The occasion of my biometrics was also marked by a couple of other oddities:
- Several signs outside the office asked visitors to refrain from using their phones, yet a woman in line was playing the Barbie theme song out loud. Was she trying to prove her worthiness to be in this country?
- Inside, a TV played America’s Funniest Home Videos. Had they done user research on what a future U.S. citizen might like? I’d say they got it spot on—America’s Funniest Home Videos is one of my earliest cultural memories, one of the few American exports that transcends language and status, devoid of post-modern Waspy irony.
- The monitor on which I saw my fingerprints being captured had a Superman sticker on it. Was it pro-American messaging, or did the elderly Asian woman who took my fingerprints really like Superman?
My faith in American bureaucracy was rewarded with an appointment that took barely 15 minutes. On the way back, I got another immigrant Lyft driver. As I got in the car, he inquired, “Fingerprints?”
I replied with a deep-seated familiarity, “Yes.”
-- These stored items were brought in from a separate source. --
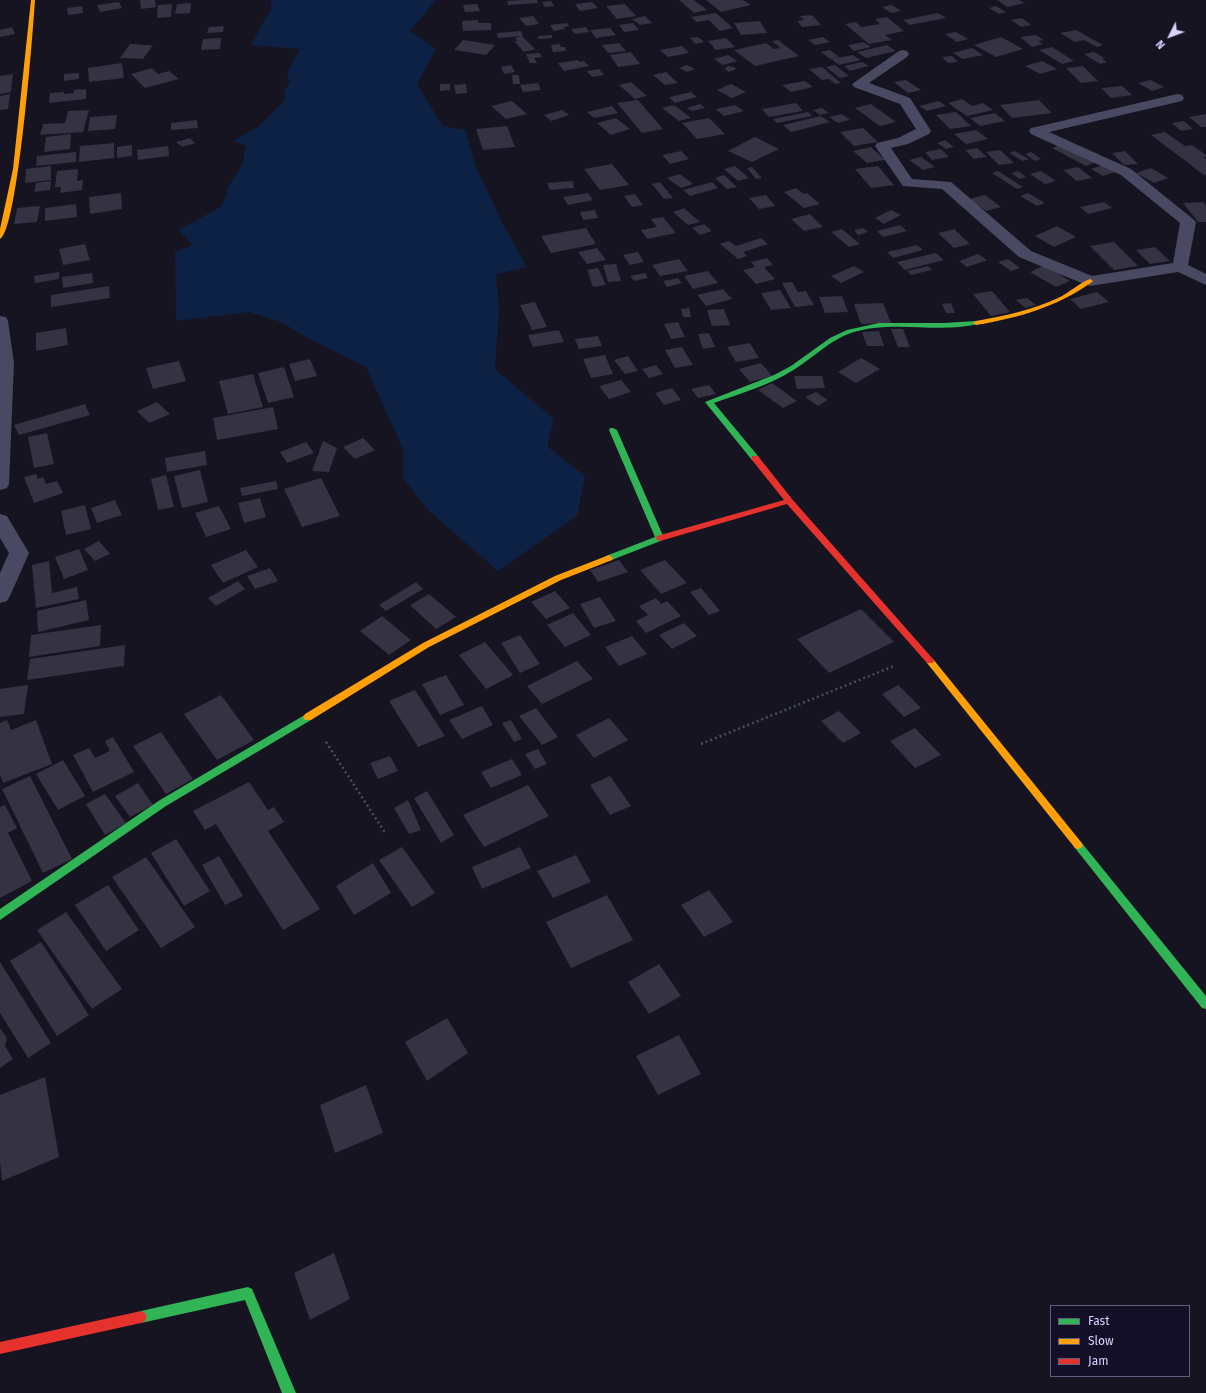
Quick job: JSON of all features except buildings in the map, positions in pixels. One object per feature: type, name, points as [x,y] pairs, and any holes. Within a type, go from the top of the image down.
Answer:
[{"type":"street","points":[[0,236],[4,227],[16,169],[33,0]]},
{"type":"street","points":[[903,54],[859,84],[905,101],[924,131],[903,141],[882,146],[908,183],[946,185],[1025,254],[1090,281]]},
{"type":"street","points":[[1176,98],[1036,131],[1126,172],[1188,222],[1180,267]]},
{"type":"street","points":[[1206,280],[1180,267],[1090,281],[1065,297],[1010,317],[956,325],[899,325],[856,329],[828,341],[795,366],[781,374],[746,389],[709,402],[788,502],[925,654],[1206,1004]]},
{"type":"street","points":[[0,321],[5,363],[0,484]]},
{"type":"street","points":[[613,430],[660,538]]},
{"type":"street","points":[[0,915],[163,804],[426,645],[558,578],[660,538],[788,502]]},
{"type":"street","points":[[0,521],[19,553],[0,596]]},
{"type":"street","points":[[0,1348],[248,1293],[289,1393]]},
{"type":"path","points":[[701,744],[925,654]]},
{"type":"path","points":[[310,716],[386,834]]},
{"type":"water","points":[[271,0],[436,0],[410,31],[436,49],[417,84],[443,126],[465,130],[476,167],[502,222],[527,267],[496,274],[499,310],[495,369],[554,419],[547,446],[585,476],[577,516],[498,571],[429,511],[403,478],[403,449],[366,367],[306,337],[281,322],[249,312],[176,321],[175,252],[193,245],[179,230],[222,206],[228,188],[243,163],[246,146],[233,141],[258,127],[285,100],[284,90],[290,83],[287,73],[300,49],[251,45],[271,9]]},
{"type":"traffic: fast","points":[[755,458],[709,402],[748,389],[776,377],[793,367],[824,344],[849,331],[863,327],[895,325],[961,325],[976,323]]},
{"type":"traffic: fast","points":[[609,558],[660,538],[613,430]]},
{"type":"traffic: fast","points":[[0,915],[163,803],[308,717]]},
{"type":"traffic: fast","points":[[1078,845],[1206,1004]]},
{"type":"traffic: fast","points":[[141,1317],[248,1293],[289,1393]]},
{"type":"traffic: slow","points":[[0,237],[4,227],[16,169],[33,0]]},
{"type":"traffic: slow","points":[[976,323],[1012,316],[1047,305],[1069,295],[1090,281]]},
{"type":"traffic: slow","points":[[308,717],[426,645],[558,578],[609,558]]},
{"type":"traffic: slow","points":[[930,661],[1078,845]]},
{"type":"traffic: jam","points":[[660,538],[789,501],[755,458]]},
{"type":"traffic: jam","points":[[789,501],[930,661]]},
{"type":"traffic: jam","points":[[0,1348],[141,1317]]}]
He told me he had got his citizenship in 2019. “I waited until I got the passport to go back to Afghanistan.” He paused to take a left turn, then continued, “but by the time I got the American passport, the Taliban had come to power ... I never went home after.” He laughed as he finished this sentence. A sincere laugh as if he had gone through all the stages of grief and irony and then arrived at the joke.
“I haven’t been back in six years,” I said, trying to empathize.
“Why don’t you go?”
“Too much paperwork,” I deflected. I realized I’ve never really dwelled on why I haven’t gone back home.
Perhaps sensing my hesitation, he switched to topics he knew all South Asians to be competent in—arranged marriage and what computer languages his son should learn to get a job.
When we got to my destination, he said, “Take care and be careful of American women,” as if I was James Bond and he was Q, warning me not to get distracted on my mission. I laughed it off but skipped that part of the story when I recounted the tale of my USCIS trip to the woman I was dating, whom I would break up with a month later.